**BRANO DA LEGGERE**.
========================================
Si chiama Barsuk, è un Bracco ungherese ed è il membro di una delle famiglie più potenti d’Italia. Il pet mate di Barsuk infatti è il premier Mario Draghi, che lo ha accolto in famiglia cinque anni fa.

Barsuk è finito sotto i riflettori dopo essere stato immortalato a spasso proprio con Draghi: nelle foto diffuse dal settimane "Chi", il primo ministro è immortalato con berretto sul capo e guinzaglio in mano, mentre il cane cammina davanti a lui. Uno spaccato di vita quotidiana come tanti, che ha però acceso la curiosità sul rapporto che Draghi ha con gli animali, i cani in particolare: molto stretto, almeno stando a quando dichiarato dal dottor Stefano Gallinella, veterinario di Chiusi (Siena) cui il premier si rivolge per Barsuk.

«Ha un rapporto molto bello col suo cane, arriva in clinica da solo con lui, si può dire che gli faccia da autista – ha raccontato ai microfoni di “Un Giorno da Pecora” su Radio Rai 1 – Barsuk è un meraviglioso bracco ungherese dal mantello fulvo dorato».

Di Barsuk poco altro si sa, a parte che è legatissimo a Draghi e alla moglie, Maria Serenella. Ed è ricambiato: stando alle indiscrezioni, il premier si occupa personalmente della su alimentazione e del suo benessere, e il cane lo ha seguito durante i suoi diversi incarichi dividendosi oggi tra Roma e l’Umbria, nello specifico Città della Pieve, residenza abituale della famiglia Draghi.
========================================
Voci del dataset:
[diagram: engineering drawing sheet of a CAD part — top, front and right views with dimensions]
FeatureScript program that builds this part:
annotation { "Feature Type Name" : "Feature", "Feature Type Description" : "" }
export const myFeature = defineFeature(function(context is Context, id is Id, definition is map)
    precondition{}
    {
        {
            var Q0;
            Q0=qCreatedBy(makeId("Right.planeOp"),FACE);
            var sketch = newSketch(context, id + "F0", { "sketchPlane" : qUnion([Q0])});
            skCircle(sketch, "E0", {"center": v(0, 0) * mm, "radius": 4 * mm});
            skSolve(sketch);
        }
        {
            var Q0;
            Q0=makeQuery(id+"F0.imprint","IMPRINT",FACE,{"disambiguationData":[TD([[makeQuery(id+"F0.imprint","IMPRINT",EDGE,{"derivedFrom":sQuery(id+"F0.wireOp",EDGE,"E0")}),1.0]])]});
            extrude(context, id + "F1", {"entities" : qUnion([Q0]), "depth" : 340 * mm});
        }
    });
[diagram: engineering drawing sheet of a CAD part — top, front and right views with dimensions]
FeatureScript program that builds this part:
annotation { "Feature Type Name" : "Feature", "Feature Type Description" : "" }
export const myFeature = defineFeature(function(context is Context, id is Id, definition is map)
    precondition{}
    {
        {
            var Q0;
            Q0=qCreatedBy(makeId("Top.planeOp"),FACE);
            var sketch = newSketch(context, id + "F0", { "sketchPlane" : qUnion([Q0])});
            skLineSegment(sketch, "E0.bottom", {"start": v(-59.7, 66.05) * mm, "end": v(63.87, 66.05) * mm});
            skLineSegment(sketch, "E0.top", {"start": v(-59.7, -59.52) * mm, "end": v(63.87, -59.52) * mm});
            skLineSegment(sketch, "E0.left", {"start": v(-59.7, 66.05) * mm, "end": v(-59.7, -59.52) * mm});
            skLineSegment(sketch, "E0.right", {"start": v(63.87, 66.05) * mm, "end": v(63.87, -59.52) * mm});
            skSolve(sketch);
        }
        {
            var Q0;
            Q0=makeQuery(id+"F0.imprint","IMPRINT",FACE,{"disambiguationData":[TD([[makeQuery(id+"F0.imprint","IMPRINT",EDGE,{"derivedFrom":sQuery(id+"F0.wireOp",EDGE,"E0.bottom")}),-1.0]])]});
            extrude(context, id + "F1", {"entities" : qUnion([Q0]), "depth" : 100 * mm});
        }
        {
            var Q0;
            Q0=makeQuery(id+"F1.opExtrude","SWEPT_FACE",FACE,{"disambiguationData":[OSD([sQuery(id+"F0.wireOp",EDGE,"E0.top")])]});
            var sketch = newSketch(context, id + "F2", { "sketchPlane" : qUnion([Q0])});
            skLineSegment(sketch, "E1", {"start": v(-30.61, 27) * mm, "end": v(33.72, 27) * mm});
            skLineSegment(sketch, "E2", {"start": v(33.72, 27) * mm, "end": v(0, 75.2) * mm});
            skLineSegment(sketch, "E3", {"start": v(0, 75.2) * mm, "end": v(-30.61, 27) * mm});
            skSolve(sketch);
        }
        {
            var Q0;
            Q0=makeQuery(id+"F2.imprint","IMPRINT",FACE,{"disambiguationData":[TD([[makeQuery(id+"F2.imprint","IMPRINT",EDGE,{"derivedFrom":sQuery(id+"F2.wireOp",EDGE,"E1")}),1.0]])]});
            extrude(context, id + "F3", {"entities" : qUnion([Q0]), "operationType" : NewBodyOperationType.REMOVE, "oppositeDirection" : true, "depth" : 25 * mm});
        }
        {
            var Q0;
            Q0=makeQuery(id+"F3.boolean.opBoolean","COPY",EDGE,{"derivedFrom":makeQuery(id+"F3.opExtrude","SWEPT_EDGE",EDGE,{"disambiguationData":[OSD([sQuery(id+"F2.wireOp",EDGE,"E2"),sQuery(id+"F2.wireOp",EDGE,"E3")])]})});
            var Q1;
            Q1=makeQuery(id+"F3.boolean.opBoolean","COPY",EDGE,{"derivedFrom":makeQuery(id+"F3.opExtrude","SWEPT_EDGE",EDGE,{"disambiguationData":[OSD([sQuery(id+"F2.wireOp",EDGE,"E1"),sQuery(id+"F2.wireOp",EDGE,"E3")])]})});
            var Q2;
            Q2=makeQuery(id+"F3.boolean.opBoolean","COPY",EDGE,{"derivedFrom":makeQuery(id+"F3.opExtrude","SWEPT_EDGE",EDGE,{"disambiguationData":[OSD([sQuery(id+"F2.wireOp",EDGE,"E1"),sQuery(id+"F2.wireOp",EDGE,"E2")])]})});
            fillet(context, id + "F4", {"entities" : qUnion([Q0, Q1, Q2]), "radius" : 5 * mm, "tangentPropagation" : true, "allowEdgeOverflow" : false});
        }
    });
========================================
**ATTIVITÀ A**.
In base al brano sul cane di Draghi, spiega in una o due frasi per quale motivo Barsuk è finito sotto i riflettori.
**ATTIVITÀ B**.
Scrivi il seguito del brano sul cane di Draghi, riprendendo dopo la sua ultima frase.
Le voci provengono da una fonte diversa rispetto al brano.

**RISPOSTA A**.
Barsuk è finito sotto i riflettori perché è stato immortalato a spasso con Draghi. Nelle foto diffuse da «Chi», il premier ha il berretto sul capo e il guinzaglio in mano, mentre il cane gli cammina davanti.

**RISPOSTA B**.
I pet più "influenti"

Il premier italiano non è comunque l’unico politico ad avere un compagno animale che spesso desta più interesse del personaggio. Basta pensare ai Welsh Corgie della regina Elisabetta d’Inghilterra, o ancora a Nemo, il Labrador adottato del presidente francese Emmanuel Macron e della moglie Brigitte, protagonista anche di un video con la presidenza invitava alla cautela nel prendere animali nel periodo natalizio. Anche il primo ministro britannico Boris Johnson è un fiero pet mate: Dylan è un Jack Russell a pelo ruvido di due anni arrivato a Downing Street dopo essere stato abbandonato da un allevatore.

Il presidente della Finlandia, Sauli Niinistö, e la moglie Jenni Haukio vivono invece con un Boston Terrier chiamato Lennu, mentre il presidente irlandese Michael D. Higgins ospita nella sua residenza due fierissimi Bovari del Bernese, Bròd e Sìoda. Vladimir Putin dal canto suo adora i due cani che gli sono stati donati durante visite ufficiali: dal Giappone è arrivato l’Akita Inu Yume, dalla Bulgaria Buffy, un cane dei Sarakatsani o pastore bulgaro. Joe Biden si è fatto accompagnare alla Casa Bianca dagli amati Pastori Tedeschi Major e Champ, quest'ultimo morto pochi mesi dopo l'insediamento.

E che dire poi dei gatti? Paddles condivide casa e vita con la prima ministra della Nuova Zelanda, Jacinda Ardern, e alla sua elezione le ha quasi rubato la scena.

E restando in Gran Bretagna, gli uffici del primo ministro hanno addirittura una carica per il gatto di Downing Street: il gatto del primo ministro prende il titolo di “Chief Mouser to the Cabinet Office”, e cioè “cacciatore di topi dell’ufficio di gabinetto”, e attualmente in carica c’è Larry, un gatto tubby di 11 anni. Questa tradizione è iniziata nel lontano 1924, quando l’allora primo ministro Ramsay MacDonald diede il benvenuto a Treasury Bill.